[Work task]
Write the listing below out again word for word, without a single picture.

[Records for this task — start]

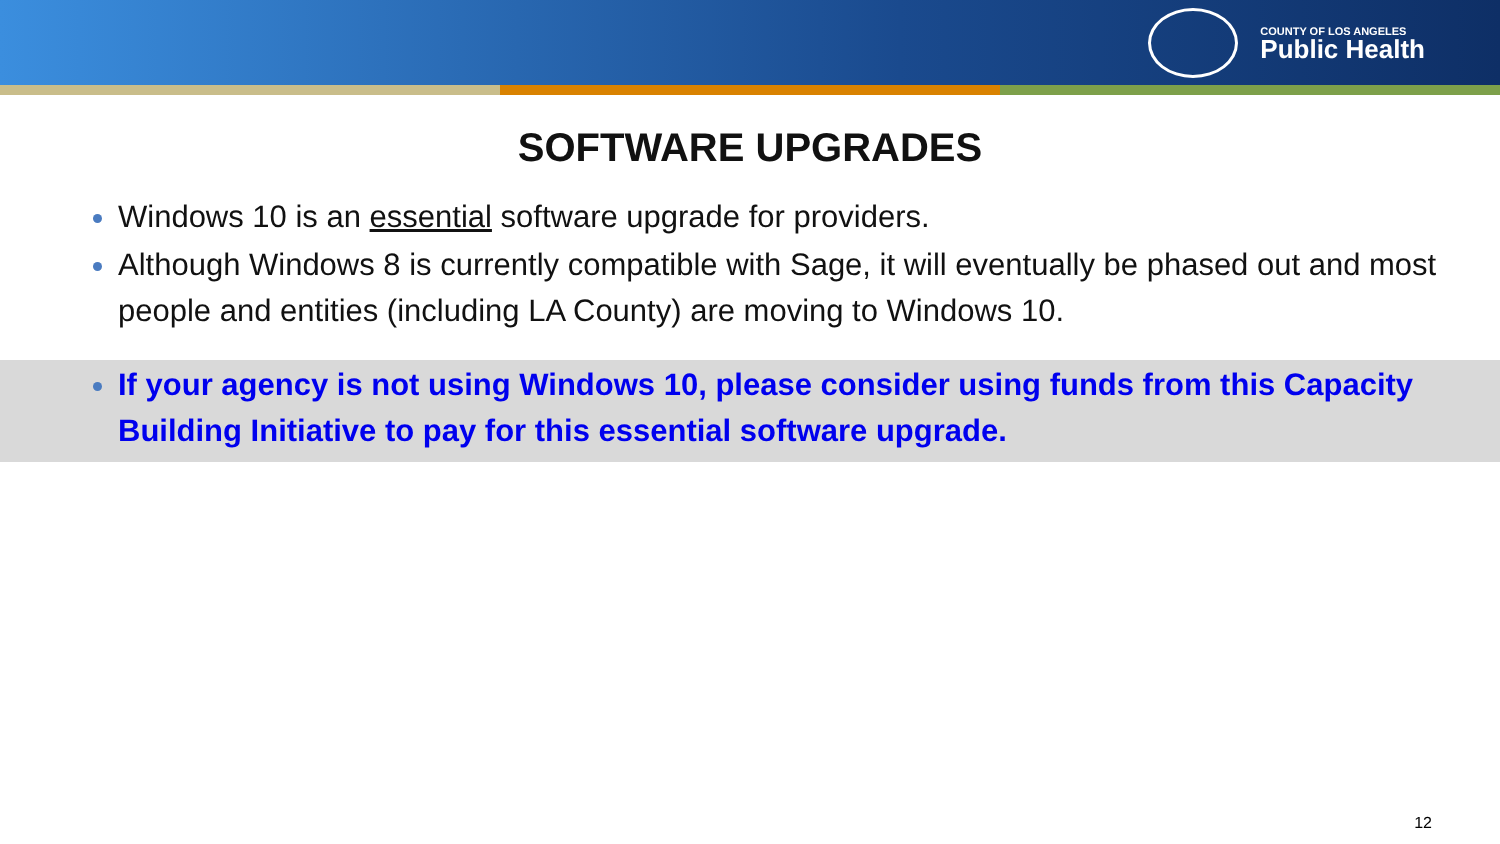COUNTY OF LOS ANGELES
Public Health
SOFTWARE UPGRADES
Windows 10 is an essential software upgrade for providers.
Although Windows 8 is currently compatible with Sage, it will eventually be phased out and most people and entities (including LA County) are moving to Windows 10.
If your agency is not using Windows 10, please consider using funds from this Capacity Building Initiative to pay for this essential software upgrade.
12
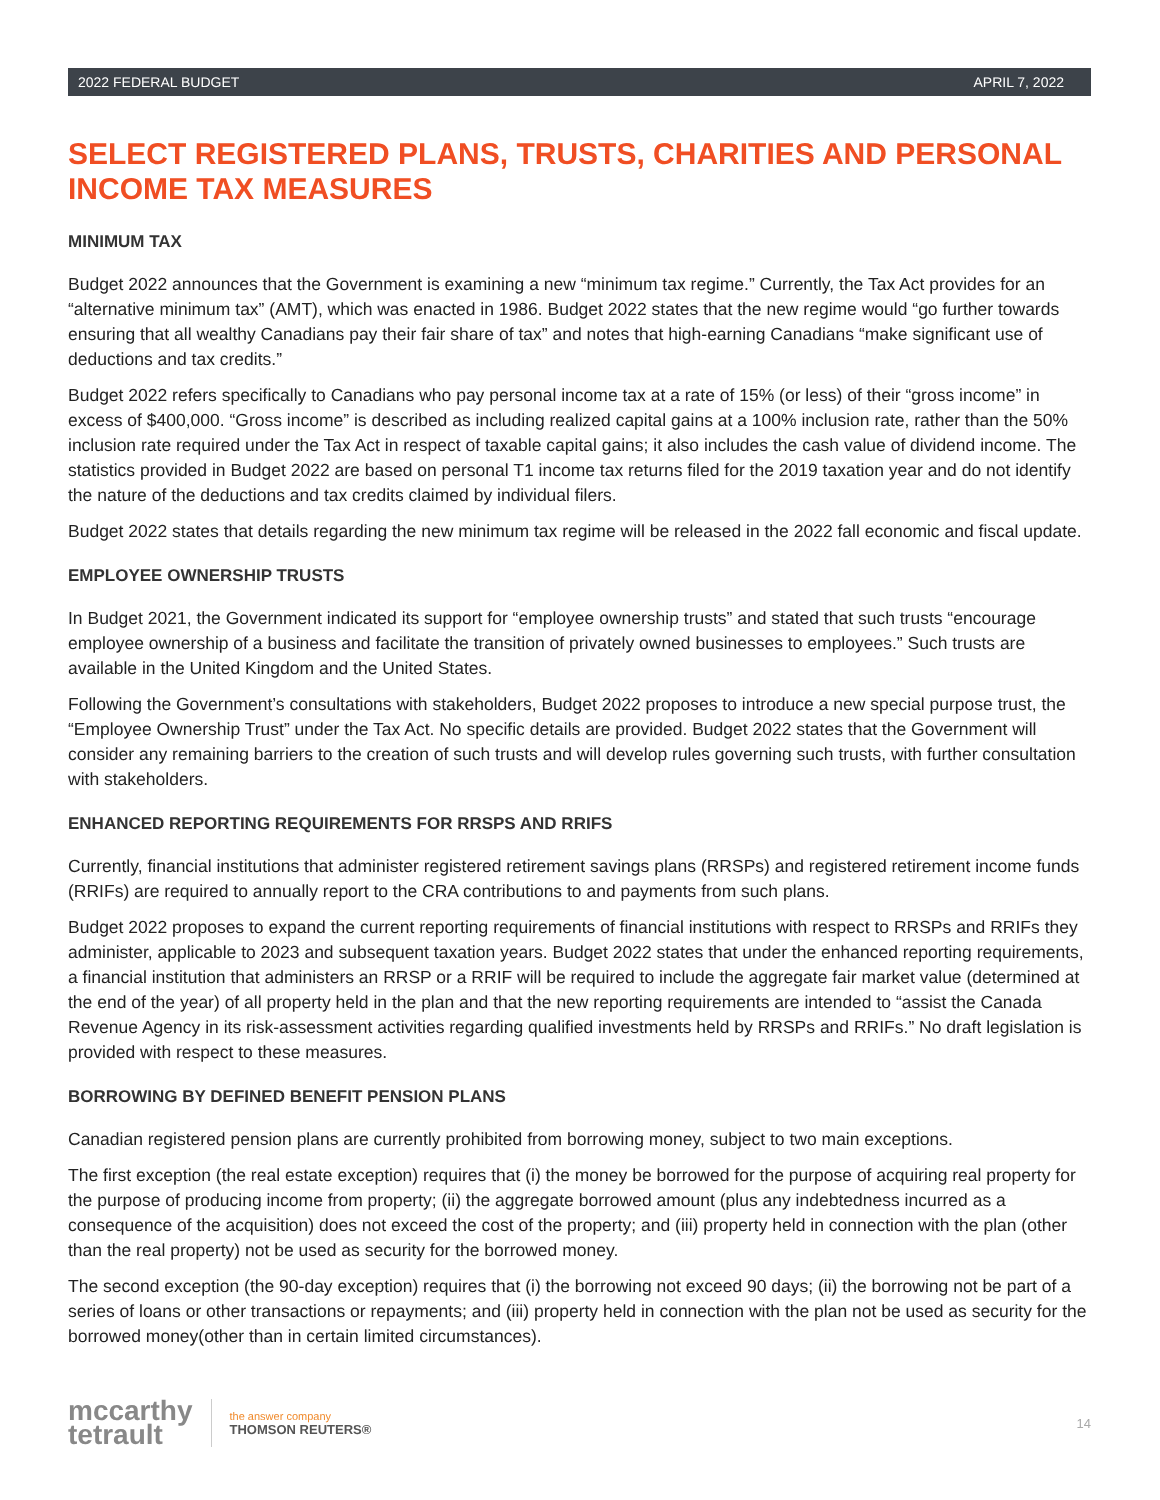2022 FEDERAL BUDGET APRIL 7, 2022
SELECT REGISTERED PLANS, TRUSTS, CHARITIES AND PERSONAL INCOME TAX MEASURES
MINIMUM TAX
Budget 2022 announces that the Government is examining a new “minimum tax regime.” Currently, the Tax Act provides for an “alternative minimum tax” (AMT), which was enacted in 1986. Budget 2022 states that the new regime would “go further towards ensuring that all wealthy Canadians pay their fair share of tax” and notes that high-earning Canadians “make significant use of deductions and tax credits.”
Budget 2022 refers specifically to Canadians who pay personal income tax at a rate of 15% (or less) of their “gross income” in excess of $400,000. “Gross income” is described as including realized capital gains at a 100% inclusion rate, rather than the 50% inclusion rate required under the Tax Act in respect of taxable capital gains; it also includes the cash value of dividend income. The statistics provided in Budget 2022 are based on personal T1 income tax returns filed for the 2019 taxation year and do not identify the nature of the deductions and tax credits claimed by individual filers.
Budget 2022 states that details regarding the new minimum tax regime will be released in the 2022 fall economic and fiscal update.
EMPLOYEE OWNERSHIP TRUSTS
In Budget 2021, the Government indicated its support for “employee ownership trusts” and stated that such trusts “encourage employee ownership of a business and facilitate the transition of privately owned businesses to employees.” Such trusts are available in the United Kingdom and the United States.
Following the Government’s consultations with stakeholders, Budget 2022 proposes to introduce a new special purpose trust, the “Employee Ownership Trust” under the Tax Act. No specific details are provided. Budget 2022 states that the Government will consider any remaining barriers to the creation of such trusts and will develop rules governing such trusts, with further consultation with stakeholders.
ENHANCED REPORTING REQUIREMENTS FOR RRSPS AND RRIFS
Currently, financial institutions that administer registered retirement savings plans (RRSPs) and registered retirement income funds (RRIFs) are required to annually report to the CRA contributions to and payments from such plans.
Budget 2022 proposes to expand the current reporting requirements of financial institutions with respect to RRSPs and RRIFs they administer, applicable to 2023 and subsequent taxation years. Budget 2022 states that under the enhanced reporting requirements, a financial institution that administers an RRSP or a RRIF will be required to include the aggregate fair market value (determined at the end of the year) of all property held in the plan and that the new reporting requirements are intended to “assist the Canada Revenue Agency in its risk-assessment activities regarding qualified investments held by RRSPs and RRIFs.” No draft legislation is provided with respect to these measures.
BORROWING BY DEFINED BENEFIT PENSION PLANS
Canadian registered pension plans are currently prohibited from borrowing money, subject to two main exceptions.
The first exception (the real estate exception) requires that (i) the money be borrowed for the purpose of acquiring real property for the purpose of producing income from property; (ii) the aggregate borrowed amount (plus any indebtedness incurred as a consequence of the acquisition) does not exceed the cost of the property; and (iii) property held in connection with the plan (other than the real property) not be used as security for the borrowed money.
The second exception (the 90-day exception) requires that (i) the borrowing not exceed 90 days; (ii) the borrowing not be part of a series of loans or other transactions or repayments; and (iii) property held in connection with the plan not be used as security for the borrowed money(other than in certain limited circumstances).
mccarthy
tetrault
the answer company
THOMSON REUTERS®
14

[Records for this task — finish]

[Result for this task]
COUNTY OF LOS ANGELES
Public Health
SOFTWARE UPGRADES
Windows 10 is an essential software upgrade for providers.
Although Windows 8 is currently compatible with Sage, it will eventually be phased out and most people and entities (including LA County) are moving to Windows 10.
If your agency is not using Windows 10, please consider using funds from this Capacity Building Initiative to pay for this essential software upgrade.
12
2022 FEDERAL BUDGET APRIL 7, 2022
SELECT REGISTERED PLANS, TRUSTS, CHARITIES AND PERSONAL INCOME TAX MEASURES
MINIMUM TAX
Budget 2022 announces that the Government is examining a new “minimum tax regime.” Currently, the Tax Act provides for an “alternative minimum tax” (AMT), which was enacted in 1986. Budget 2022 states that the new regime would “go further towards ensuring that all wealthy Canadians pay their fair share of tax” and notes that high-earning Canadians “make significant use of deductions and tax credits.”
Budget 2022 refers specifically to Canadians who pay personal income tax at a rate of 15% (or less) of their “gross income” in excess of $400,000. “Gross income” is described as including realized capital gains at a 100% inclusion rate, rather than the 50% inclusion rate required under the Tax Act in respect of taxable capital gains; it also includes the cash value of dividend income. The statistics provided in Budget 2022 are based on personal T1 income tax returns filed for the 2019 taxation year and do not identify the nature of the deductions and tax credits claimed by individual filers.
Budget 2022 states that details regarding the new minimum tax regime will be released in the 2022 fall economic and fiscal update.
EMPLOYEE OWNERSHIP TRUSTS
In Budget 2021, the Government indicated its support for “employee ownership trusts” and stated that such trusts “encourage employee ownership of a business and facilitate the transition of privately owned businesses to employees.” Such trusts are available in the United Kingdom and the United States.
Following the Government’s consultations with stakeholders, Budget 2022 proposes to introduce a new special purpose trust, the “Employee Ownership Trust” under the Tax Act. No specific details are provided. Budget 2022 states that the Government will consider any remaining barriers to the creation of such trusts and will develop rules governing such trusts, with further consultation with stakeholders.
ENHANCED REPORTING REQUIREMENTS FOR RRSPS AND RRIFS
Currently, financial institutions that administer registered retirement savings plans (RRSPs) and registered retirement income funds (RRIFs) are required to annually report to the CRA contributions to and payments from such plans.
Budget 2022 proposes to expand the current reporting requirements of financial institutions with respect to RRSPs and RRIFs they administer, applicable to 2023 and subsequent taxation years. Budget 2022 states that under the enhanced reporting requirements, a financial institution that administers an RRSP or a RRIF will be required to include the aggregate fair market value (determined at the end of the year) of all property held in the plan and that the new reporting requirements are intended to “assist the Canada Revenue Agency in its risk-assessment activities regarding qualified investments held by RRSPs and RRIFs.” No draft legislation is provided with respect to these measures.
BORROWING BY DEFINED BENEFIT PENSION PLANS
Canadian registered pension plans are currently prohibited from borrowing money, subject to two main exceptions.
The first exception (the real estate exception) requires that (i) the money be borrowed for the purpose of acquiring real property for the purpose of producing income from property; (ii) the aggregate borrowed amount (plus any indebtedness incurred as a consequence of the acquisition) does not exceed the cost of the property; and (iii) property held in connection with the plan (other than the real property) not be used as security for the borrowed money.
The second exception (the 90-day exception) requires that (i) the borrowing not exceed 90 days; (ii) the borrowing not be part of a series of loans or other transactions or repayments; and (iii) property held in connection with the plan not be used as security for the borrowed money(other than in certain limited circumstances).
mccarthy
tetrault
the answer company
THOMSON REUTERS®
14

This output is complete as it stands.